What happens to the kinetic energy of a speedy proton

[Dx]

Hello,

What happens to the kinetic energy of a speedy proton when its relativistic masss doubles?

a) it doubles b) it more than doubles c) it less than doubles d) it must increase but impossible to say by how much

Now, what kind of question is this? Or should I ask what klind of answers are these, its like really vagues, huh?

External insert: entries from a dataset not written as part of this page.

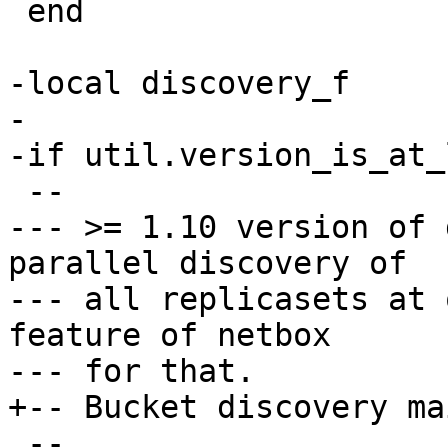
 end

-local discovery_f

-

--- >= 1.10 version of 
parallel discovery of

--- all replicasets at 
feature of netbox
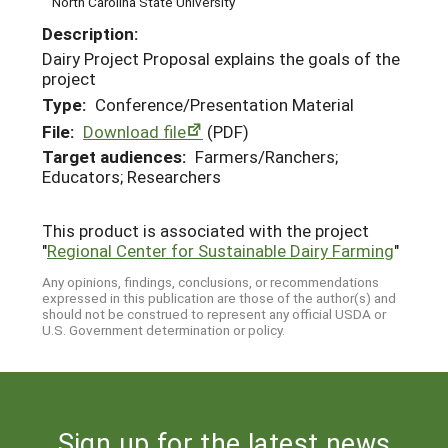
North Carolina State University
Description:
Dairy Project Proposal explains the goals of the
project
Type:
Conference/Presentation Material
File:
Download file
(PDF)
Target audiences:
Farmers/Ranchers;
Educators; Researchers
This product is associated with the project
"
Regional Center for Sustainable Dairy Farming
"
Any opinions, findings, conclusions, or recommendations
expressed in this publication are those of the author(s) and
should not be construed to represent any official USDA or
U.S. Government determination or policy.
Sign up for the latest news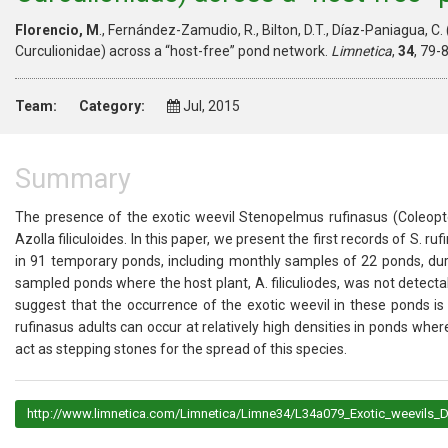
Florencio, M
., Fernández-Zamudio, R., Bilton, D.T., Díaz-Paniagua, C
Curculionidae) across a “host-free” pond network.
Limnetica
,
34
, 79-
Team:
Category:
Jul, 2015
Summary
The presence of the exotic weevil Stenopelmus rufinasus (Coleopter
Azolla filiculoides. In this paper, we present the first records of S
in 91 temporary ponds, including monthly samples of 22 ponds, dur
sampled ponds where the host plant, A. filiculiodes, was not detecta
suggest that the occurrence of the exotic weevil in these ponds 
rufinasus adults can occur at relatively high densities in ponds wher
act as stepping stones for the spread of this species.
http://www.limnetica.com/Limnetica/Limne34/L34a079_Exotic_weevils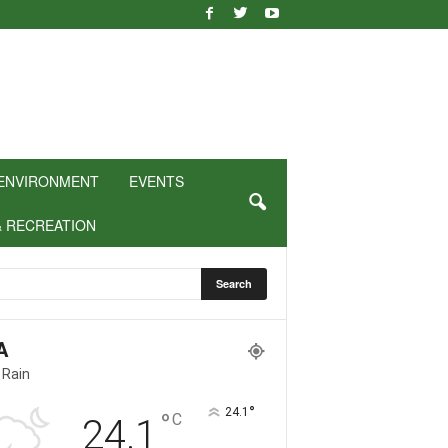
ENVIRONMENT
EVENTS
& RECREATION
A
 Rain
°
24.1
°
C
24.1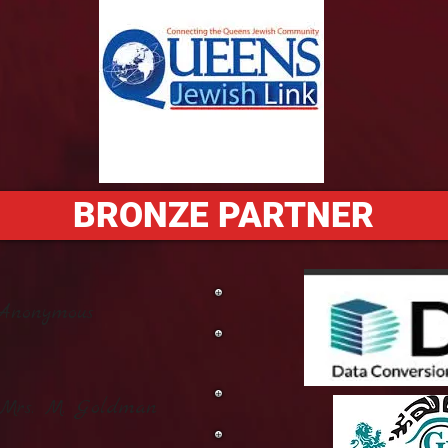
BRONZE PARTNER
Anonymous
 Mrs. M. Goldman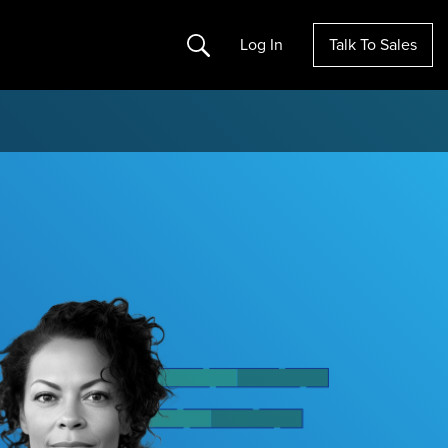
Search
Log In
Talk To Sales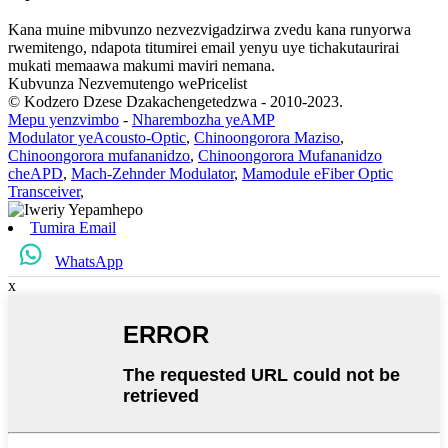
Kana muine mibvunzo nezvezvigadzirwa zvedu kana runyorwa
rwemitengo, ndapota titumirei email yenyu uye tichakutaurirai
mukati memaawa makumi maviri nemana.
Kubvunza Nezvemutengo wePricelist
© Kodzero Dzese Dzakachengetedzwa - 2010-2023.
Mepu yenzvimbo
-
Nharembozha yeAMP
Modulator yeAcousto-Optic
,
Chinoongorora Maziso
,
Chinoongorora mufananidzo
,
Chinoongorora Mufananidzo
cheAPD
,
Mach-Zehnder Modulator
,
Mamodule eFiber Optic
Transceiver
,
Tumira Email
WhatsApp
x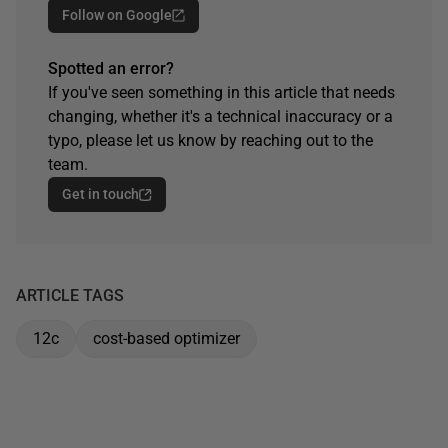
Follow on Google
Spotted an error?
If you've seen something in this article that needs
changing, whether it's a technical inaccuracy or a
typo, please let us know by reaching out to the
team.
Get in touch
ARTICLE TAGS
12c
cost-based optimizer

I mean whith a steady net force applied to an object of rest mass, the object increases speed. Since its acting over a distance the work done and its KE increases but not over c (speed of light in vacuum). On the other hand the mass of the object not only increases
with increaseing speed. That is to say the work done on an object not only increases its speed but also contributes to increaseing mass. My question now is which answer would you choose?

dx

 

[HallsofIvy]

Mass increases with speed as m= m0/sqrt(1-v²/c².

Kinetic energy is given by (1/2)mv².

Put those together and you get ((1/2)m0)(v²/sqrt(1-v²/c²)).

If v is such that 1/sqrt(1-v²/c²= 2 (mass doubles) then the v² part will have caused the kintic energy to be far more than double.

 

[bogdan]

" Kinetic energy is given by (1/2)mv2 " ?

I'm not sure about that...

Kinetic energy = m0*c^2*[1/sqrt(1-v^2/c^2)-1]...

m1=m0/sqrt(1-v1^2/c^2)...T1=m0*c^2*[1/sqrt(1-v1^2/c^2)-1]...
m2=m0/sqrt(1-v2^2/c^2)...T2=m0*c^2*[1/sqrt(1-v2^2/c^2)-1]...
m2=2*m1...
1/sqrt(1-v2^2/c^2)=2/sqrt(1-v1^2/c^2)...
Let a=1/sqrt(1-v1^2/c^2)...b=1/sqrt(1-v2^2/c^2)...
b=2*a...
T1=m0*c^2*(a-1)...
T2=m0*c^2*(b-1)...
T2/T1=(b-1)/(a-1)=(2*a-1)/(a-1)=[2*(a-1)+1]/(a-1)=2+1/(a-1)...
So... T2/T1>2...

 

[quantumdude]

Originally posted by bogdan
" Kinetic energy is given by (1/2)mv2 " ?

I'm not sure about that...

Kinetic energy = m0*c^2*[1/sqrt(1-v^2/c^2)-1]...

Yes, you're right. KE=(γ-1)m₀c²

The formula KE=(1/2)mv²is not valid at relativistic speeds.